** WHAT YOU SHOULD DO **
Count the lines in the items below that contain the string "endCap", treating case as significant. Give only the number.

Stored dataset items

□ □ □ □

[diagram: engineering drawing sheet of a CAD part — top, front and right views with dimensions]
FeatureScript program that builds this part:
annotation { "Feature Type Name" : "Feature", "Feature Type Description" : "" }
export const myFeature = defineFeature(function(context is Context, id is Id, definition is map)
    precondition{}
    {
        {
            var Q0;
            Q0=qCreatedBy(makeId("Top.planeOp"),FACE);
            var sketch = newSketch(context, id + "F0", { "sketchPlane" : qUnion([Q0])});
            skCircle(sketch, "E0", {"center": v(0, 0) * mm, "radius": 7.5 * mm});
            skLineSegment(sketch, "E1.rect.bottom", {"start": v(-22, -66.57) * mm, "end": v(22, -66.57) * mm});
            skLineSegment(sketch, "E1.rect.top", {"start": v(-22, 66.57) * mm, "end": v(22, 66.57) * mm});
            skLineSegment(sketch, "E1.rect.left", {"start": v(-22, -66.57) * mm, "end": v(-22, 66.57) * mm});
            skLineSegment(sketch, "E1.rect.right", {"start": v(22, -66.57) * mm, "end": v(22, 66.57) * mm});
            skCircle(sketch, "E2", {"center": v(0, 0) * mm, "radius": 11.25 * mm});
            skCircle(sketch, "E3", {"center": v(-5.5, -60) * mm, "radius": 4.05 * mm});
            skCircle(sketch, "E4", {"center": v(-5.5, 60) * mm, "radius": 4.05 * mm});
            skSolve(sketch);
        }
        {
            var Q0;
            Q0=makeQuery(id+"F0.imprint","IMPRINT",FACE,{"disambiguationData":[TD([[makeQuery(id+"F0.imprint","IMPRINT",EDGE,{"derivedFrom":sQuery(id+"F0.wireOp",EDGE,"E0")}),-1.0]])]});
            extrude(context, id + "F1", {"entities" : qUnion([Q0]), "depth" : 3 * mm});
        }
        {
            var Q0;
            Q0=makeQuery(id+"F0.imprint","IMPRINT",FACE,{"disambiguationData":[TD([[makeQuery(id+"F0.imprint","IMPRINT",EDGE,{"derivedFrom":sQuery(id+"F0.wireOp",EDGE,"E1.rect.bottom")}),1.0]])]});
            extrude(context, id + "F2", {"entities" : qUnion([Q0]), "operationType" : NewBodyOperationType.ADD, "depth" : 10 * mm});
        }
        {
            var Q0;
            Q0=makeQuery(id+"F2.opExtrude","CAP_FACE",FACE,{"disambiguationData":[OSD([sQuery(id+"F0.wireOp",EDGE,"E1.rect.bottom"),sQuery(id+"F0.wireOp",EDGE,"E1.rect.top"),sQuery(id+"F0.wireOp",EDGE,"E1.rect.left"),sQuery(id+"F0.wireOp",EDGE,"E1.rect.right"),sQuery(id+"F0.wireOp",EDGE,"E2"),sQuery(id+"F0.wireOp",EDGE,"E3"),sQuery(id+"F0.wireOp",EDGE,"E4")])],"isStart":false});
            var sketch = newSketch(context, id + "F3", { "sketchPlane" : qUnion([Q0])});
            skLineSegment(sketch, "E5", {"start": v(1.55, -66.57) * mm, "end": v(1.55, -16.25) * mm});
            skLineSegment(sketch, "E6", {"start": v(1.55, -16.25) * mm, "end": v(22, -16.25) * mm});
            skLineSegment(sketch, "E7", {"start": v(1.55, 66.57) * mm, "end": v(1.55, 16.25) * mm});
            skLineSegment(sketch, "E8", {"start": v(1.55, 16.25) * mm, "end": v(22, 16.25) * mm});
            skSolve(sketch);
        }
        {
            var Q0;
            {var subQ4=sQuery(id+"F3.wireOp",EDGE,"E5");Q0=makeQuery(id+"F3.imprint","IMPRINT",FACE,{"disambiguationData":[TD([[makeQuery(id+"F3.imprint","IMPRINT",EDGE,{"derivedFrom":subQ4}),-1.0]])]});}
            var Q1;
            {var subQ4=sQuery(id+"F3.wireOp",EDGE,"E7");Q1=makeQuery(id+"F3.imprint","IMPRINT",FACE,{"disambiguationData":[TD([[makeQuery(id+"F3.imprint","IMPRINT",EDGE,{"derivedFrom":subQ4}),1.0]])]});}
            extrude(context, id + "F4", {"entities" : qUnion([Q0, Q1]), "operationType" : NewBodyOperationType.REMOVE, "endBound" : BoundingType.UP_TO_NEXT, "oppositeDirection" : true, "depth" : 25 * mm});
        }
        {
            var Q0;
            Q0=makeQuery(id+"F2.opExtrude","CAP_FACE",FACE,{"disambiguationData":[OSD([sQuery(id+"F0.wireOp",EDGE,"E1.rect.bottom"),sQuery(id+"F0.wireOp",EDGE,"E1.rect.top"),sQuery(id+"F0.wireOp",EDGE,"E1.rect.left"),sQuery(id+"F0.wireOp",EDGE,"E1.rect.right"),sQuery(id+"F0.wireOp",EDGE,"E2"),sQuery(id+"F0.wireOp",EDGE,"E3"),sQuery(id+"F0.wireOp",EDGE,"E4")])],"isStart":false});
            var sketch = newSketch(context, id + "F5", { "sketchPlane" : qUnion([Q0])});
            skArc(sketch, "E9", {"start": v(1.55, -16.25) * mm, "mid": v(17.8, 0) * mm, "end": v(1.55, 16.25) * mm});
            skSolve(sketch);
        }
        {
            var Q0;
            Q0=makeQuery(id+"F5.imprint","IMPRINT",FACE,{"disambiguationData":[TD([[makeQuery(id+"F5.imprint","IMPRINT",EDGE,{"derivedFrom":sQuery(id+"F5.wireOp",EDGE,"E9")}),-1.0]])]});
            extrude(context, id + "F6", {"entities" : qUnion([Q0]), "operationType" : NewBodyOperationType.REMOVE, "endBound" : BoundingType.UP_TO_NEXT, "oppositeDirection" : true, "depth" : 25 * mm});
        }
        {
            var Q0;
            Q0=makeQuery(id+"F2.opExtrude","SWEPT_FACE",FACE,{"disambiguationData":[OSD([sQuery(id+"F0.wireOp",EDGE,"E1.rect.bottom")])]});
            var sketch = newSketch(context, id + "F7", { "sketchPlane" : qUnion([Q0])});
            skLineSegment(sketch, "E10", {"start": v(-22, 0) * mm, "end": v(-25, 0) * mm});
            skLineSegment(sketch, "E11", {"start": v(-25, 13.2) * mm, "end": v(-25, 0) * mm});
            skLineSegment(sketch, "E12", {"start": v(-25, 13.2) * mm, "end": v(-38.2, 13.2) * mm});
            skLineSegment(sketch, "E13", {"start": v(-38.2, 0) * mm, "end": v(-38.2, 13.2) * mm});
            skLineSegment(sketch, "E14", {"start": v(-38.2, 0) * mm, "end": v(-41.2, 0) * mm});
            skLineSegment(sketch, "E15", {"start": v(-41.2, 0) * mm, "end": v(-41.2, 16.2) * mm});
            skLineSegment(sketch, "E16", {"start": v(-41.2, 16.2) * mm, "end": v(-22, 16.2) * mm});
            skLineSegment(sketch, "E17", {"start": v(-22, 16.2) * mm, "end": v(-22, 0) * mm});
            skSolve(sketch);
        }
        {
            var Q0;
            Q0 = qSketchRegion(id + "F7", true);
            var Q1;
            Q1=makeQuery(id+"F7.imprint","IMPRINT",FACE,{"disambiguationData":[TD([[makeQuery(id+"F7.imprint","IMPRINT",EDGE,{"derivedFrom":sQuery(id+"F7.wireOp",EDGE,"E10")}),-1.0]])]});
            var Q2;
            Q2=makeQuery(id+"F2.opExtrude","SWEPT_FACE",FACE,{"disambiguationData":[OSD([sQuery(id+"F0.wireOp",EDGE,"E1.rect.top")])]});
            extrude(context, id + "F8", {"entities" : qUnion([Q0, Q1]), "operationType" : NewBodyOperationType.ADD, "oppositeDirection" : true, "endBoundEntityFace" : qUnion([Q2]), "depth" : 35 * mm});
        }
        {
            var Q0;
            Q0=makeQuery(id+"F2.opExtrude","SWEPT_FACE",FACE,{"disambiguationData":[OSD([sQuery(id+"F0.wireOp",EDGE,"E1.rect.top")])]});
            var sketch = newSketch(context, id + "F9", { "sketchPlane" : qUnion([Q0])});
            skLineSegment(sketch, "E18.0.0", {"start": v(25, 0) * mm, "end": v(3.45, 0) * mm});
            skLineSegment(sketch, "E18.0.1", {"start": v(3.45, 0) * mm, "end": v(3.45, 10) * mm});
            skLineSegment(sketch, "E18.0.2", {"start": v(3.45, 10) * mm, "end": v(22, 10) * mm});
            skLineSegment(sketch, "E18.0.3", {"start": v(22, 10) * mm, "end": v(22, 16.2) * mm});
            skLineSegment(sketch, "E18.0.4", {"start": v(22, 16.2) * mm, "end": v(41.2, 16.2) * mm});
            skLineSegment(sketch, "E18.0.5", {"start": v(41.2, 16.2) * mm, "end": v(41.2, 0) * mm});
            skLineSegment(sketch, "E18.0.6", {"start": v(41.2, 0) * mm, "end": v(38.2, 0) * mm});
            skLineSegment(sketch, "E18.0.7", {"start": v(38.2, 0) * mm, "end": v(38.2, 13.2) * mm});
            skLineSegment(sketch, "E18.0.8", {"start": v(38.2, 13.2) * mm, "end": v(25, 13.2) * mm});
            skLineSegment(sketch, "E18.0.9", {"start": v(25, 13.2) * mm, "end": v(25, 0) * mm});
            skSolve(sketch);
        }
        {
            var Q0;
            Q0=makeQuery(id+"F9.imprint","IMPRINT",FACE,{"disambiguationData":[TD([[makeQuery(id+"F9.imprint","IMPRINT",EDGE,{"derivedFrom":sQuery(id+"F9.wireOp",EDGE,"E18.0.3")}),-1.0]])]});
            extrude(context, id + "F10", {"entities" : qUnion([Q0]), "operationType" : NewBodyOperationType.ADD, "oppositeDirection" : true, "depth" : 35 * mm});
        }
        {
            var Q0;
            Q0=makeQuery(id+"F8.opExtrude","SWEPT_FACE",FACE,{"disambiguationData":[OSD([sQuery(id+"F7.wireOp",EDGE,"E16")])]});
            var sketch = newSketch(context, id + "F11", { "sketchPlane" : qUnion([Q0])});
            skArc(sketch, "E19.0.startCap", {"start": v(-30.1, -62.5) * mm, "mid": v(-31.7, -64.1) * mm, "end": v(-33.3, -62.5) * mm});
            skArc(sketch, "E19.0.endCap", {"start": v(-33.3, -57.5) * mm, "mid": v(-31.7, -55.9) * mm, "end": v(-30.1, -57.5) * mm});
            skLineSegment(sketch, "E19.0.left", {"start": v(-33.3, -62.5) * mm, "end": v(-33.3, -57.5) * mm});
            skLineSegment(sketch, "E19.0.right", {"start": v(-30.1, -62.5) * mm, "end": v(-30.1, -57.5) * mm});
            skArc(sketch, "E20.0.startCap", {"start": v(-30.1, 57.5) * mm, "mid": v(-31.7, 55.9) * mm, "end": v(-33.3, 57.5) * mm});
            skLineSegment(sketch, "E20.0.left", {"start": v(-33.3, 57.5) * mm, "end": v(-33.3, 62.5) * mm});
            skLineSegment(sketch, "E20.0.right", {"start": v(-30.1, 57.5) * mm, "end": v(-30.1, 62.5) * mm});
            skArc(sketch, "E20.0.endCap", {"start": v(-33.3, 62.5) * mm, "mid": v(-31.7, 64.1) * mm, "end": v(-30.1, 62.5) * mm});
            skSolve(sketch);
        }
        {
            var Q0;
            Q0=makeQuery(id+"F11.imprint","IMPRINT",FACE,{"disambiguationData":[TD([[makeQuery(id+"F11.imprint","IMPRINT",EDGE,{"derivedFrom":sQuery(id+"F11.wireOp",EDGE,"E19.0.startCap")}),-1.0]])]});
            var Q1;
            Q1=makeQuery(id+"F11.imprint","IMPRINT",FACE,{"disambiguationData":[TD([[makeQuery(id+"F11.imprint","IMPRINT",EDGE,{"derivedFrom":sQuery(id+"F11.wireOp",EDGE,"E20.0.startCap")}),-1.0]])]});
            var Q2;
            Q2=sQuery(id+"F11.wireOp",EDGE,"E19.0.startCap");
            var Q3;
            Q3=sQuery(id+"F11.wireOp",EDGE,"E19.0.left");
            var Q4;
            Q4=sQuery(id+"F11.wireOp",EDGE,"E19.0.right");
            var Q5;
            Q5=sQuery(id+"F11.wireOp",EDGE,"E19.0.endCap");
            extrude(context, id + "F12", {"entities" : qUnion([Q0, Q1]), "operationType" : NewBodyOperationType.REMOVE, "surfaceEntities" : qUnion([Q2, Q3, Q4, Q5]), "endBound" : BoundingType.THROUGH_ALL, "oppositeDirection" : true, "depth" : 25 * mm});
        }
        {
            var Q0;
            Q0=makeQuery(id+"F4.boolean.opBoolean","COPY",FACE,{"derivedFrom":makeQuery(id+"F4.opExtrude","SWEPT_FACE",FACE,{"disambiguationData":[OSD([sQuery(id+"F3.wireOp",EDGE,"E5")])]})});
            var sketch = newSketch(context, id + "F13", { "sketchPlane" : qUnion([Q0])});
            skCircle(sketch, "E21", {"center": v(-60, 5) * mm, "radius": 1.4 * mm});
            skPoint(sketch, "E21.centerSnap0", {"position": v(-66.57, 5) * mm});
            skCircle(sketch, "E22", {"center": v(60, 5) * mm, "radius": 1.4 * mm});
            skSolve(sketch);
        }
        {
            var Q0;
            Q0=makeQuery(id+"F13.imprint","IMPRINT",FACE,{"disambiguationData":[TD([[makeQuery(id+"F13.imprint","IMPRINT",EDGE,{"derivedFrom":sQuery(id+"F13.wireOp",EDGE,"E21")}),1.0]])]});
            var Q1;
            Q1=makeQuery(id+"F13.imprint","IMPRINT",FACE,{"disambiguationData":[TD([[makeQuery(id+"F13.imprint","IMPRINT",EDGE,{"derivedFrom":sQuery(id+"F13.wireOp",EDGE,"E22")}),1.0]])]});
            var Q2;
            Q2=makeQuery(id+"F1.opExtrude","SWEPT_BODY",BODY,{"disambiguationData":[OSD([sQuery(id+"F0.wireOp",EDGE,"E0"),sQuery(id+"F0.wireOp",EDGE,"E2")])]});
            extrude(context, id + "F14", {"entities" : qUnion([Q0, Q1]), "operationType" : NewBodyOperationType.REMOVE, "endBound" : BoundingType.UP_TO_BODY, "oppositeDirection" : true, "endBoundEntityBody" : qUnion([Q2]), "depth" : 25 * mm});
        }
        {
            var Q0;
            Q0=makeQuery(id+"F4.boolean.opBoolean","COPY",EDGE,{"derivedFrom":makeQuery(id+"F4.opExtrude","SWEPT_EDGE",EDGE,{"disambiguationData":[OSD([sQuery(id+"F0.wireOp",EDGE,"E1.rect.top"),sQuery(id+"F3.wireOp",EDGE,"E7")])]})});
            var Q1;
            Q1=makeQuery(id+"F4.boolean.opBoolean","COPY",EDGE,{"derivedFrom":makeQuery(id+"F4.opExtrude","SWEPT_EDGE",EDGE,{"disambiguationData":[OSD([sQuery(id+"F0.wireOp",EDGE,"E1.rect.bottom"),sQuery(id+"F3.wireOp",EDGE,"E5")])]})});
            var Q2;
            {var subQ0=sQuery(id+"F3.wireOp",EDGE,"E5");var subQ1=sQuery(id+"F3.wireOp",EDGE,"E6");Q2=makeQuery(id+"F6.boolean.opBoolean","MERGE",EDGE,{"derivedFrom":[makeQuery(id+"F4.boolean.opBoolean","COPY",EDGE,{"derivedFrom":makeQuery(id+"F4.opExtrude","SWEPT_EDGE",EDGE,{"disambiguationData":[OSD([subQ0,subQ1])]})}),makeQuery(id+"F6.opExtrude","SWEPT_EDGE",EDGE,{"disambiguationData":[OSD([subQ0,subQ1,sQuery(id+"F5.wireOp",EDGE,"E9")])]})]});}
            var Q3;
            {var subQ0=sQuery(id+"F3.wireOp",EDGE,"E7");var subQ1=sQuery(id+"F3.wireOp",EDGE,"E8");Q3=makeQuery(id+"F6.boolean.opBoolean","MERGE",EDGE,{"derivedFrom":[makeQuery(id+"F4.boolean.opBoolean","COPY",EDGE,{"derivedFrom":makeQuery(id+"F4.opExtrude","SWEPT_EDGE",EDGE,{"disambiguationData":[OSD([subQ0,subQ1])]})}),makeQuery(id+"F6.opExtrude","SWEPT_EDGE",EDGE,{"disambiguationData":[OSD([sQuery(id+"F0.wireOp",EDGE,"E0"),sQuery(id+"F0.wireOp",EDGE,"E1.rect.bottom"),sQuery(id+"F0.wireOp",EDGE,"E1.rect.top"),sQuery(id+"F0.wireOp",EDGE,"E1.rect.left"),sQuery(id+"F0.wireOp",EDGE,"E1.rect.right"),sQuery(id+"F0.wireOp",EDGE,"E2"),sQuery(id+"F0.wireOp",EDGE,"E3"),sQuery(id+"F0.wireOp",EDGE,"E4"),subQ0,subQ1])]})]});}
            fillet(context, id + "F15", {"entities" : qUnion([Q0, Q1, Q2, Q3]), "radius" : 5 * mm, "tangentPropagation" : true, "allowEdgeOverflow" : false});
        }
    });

□ □ □ □

** ANSWER TO THIS PROBLEM **
3